**Task goal**
Look for the string "conversations" in the material below. Copy every line where you find it.

**Exercise inputs**
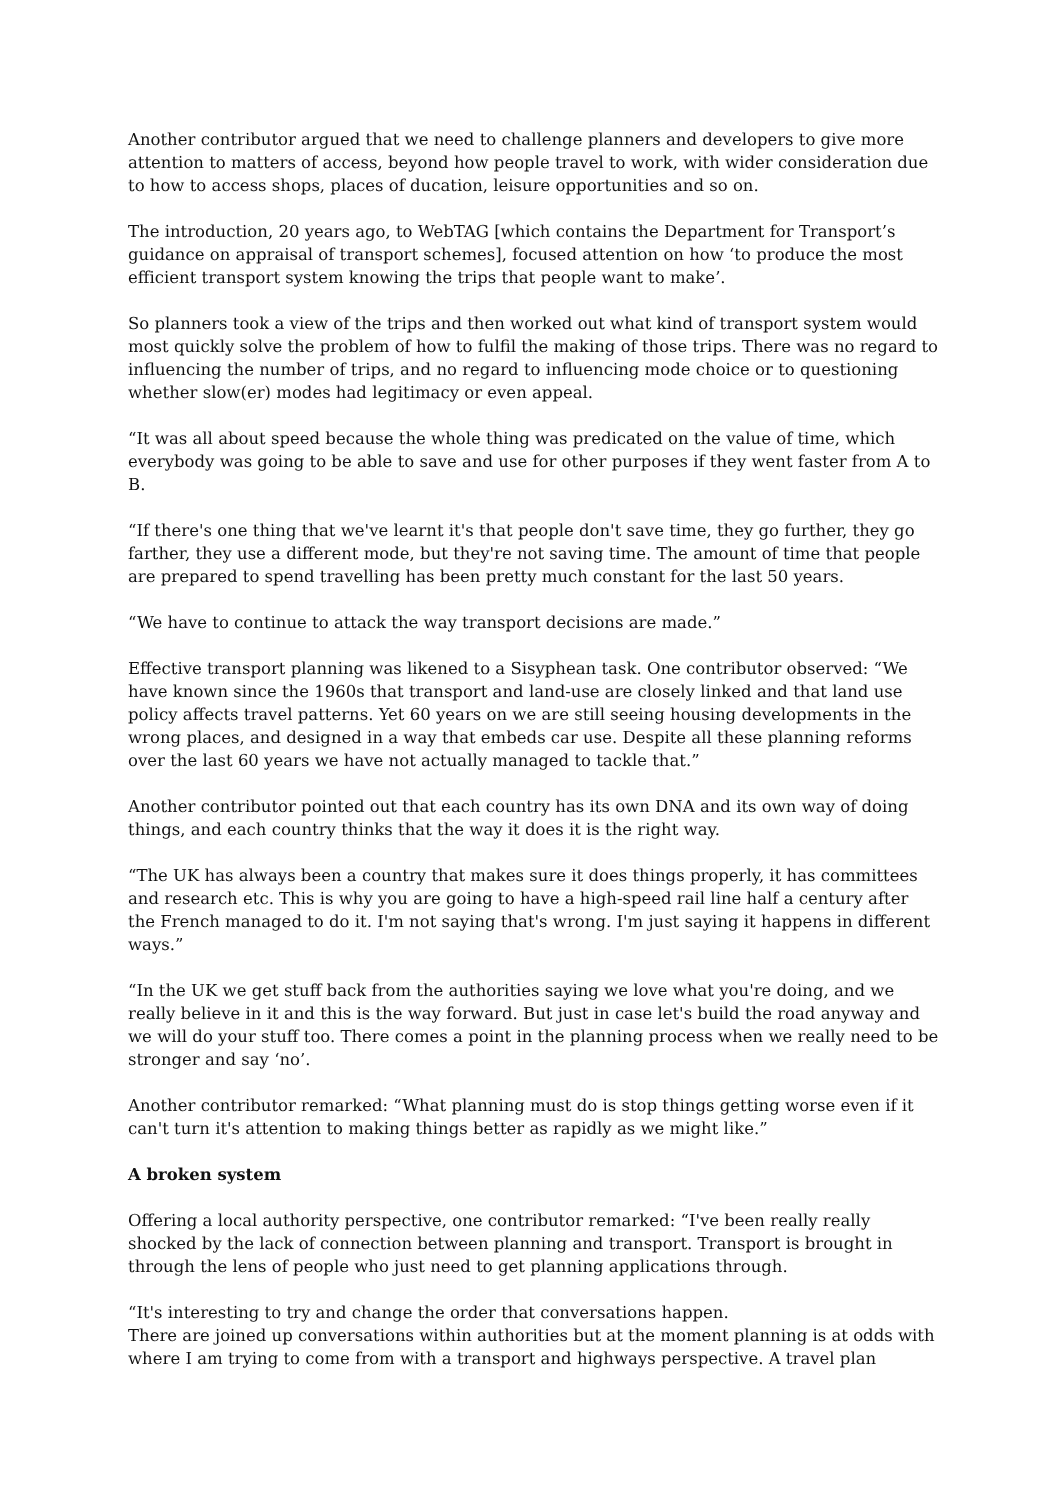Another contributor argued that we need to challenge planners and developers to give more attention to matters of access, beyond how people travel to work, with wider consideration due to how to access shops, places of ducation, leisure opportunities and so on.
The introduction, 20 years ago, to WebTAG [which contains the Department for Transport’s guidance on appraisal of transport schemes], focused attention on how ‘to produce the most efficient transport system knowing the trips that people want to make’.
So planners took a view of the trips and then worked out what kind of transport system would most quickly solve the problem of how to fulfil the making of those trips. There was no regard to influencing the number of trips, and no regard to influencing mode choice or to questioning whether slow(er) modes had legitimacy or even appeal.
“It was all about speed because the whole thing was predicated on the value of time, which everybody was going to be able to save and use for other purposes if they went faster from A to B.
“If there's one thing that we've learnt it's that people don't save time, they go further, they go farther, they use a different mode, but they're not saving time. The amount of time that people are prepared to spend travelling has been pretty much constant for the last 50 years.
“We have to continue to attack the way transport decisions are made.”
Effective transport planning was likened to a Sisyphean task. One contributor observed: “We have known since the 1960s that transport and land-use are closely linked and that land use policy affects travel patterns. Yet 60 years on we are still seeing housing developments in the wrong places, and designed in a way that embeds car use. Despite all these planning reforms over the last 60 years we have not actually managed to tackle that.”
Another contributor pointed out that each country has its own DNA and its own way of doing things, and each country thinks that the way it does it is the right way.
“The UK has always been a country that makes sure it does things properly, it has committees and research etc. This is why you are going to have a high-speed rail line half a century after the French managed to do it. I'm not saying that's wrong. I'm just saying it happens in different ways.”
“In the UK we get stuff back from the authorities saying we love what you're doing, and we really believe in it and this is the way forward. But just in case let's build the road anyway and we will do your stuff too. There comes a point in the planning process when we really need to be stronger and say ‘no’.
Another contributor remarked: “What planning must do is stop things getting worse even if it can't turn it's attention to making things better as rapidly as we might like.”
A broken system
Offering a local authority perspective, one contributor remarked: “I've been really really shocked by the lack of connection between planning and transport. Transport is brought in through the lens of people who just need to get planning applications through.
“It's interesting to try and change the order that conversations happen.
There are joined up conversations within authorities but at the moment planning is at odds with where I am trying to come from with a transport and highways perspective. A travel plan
--
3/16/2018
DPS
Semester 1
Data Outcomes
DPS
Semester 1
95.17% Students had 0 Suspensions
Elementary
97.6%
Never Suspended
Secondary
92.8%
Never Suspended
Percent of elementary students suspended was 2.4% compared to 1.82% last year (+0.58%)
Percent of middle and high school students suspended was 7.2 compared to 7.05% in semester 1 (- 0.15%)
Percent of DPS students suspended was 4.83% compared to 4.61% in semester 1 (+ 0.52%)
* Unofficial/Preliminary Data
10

**Answer**
“It's interesting to try and change the order that conversations happen.
There are joined up conversations within authorities but at the moment planning is at odds with where I am trying to come from with a transport and highways perspective. A travel plan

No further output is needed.